How precious are these tennis ball madeleines that Sodexo Live is serving at Roland-Garros the next two weeks for the French Open? Costing about $8, they’re filled with almond paste and include a chocolate spread. Mangeons!
Big idea
The American demographic landscape is shifting as urban growth moves beyond suburbs and into exurbs, with Texas seemingly the trend’s Ground Zero, according to this Axios story. In our sports facilities context, it’s easy to see this trend impacting venue development and team relocation within market (see: Dallas Mavericks or Stars).
Facilities speed reads
- Congratulations to Petco Park for winning Sports Facility of the Year at the Sports Business Awards.

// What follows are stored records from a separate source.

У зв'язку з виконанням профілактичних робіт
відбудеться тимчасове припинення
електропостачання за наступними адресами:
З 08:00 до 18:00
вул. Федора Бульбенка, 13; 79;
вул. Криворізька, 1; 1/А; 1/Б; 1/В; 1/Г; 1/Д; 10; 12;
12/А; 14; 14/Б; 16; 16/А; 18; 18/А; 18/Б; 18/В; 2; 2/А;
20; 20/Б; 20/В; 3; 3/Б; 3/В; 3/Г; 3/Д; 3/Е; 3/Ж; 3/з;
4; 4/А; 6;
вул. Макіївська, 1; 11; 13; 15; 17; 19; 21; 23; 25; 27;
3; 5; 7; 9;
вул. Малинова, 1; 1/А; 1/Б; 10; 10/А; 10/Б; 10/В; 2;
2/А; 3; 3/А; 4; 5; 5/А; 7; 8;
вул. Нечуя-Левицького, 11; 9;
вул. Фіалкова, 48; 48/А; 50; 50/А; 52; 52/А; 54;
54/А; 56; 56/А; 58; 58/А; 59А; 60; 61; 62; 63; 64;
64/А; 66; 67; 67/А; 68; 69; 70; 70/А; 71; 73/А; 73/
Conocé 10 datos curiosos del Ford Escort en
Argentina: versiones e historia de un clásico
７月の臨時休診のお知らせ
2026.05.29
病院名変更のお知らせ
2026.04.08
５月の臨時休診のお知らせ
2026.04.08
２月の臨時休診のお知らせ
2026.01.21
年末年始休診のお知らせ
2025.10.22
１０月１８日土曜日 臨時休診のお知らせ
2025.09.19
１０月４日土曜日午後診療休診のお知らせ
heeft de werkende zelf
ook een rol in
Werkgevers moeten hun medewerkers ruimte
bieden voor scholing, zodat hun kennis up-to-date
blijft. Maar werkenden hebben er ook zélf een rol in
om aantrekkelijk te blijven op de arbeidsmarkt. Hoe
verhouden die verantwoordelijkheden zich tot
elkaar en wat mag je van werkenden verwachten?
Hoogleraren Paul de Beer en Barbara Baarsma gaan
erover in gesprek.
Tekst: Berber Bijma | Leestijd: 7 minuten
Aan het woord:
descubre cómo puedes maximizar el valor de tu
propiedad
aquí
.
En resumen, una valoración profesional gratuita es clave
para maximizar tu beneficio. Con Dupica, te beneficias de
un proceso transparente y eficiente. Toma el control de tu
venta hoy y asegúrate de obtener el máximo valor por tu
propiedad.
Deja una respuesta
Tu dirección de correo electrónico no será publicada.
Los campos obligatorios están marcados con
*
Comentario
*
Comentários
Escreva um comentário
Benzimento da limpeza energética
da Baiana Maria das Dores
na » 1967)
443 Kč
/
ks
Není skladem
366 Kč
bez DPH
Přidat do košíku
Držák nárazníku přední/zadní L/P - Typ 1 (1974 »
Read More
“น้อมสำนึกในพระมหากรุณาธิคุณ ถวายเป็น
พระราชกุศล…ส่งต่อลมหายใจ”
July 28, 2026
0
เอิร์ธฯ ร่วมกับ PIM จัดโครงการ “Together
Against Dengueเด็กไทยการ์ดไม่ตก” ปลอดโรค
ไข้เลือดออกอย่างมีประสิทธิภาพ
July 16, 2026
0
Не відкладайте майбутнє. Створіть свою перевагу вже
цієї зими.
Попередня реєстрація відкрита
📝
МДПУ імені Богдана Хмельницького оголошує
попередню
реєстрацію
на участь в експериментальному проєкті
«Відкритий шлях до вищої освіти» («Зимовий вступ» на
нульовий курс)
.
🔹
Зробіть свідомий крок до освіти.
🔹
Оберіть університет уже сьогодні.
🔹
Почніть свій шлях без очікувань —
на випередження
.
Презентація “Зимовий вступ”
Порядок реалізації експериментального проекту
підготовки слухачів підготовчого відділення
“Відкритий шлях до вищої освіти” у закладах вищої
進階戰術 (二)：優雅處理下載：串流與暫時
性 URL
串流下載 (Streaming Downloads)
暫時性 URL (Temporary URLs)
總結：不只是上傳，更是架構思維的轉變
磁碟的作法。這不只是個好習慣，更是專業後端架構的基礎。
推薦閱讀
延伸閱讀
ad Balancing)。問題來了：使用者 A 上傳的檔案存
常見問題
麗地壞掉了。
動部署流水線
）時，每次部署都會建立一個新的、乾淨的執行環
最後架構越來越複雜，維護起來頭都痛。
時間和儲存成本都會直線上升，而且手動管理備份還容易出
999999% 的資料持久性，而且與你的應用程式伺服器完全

- In a recent SBJ opinion piece, golf legend Greg Norman argues that the trend of tearing out trees during renovations to make course longer is removing strategy from the game.
- An entertainment district is the most likely mixed-use development for Penske Entertainment to pursue at the Indianapolis Motor Speedway, and that vision will start to be shared with the public over the next two years, reports SBJ’s Adam Stern.
- In the latest SBJ Football newsletter, SBJ’s Ben Fischer clears up the misconception that a new stadium means a Super Bowl is coming to town.
- One of my takeaways from SBJ Tech Week: Venues must build their tech backbone before they need it.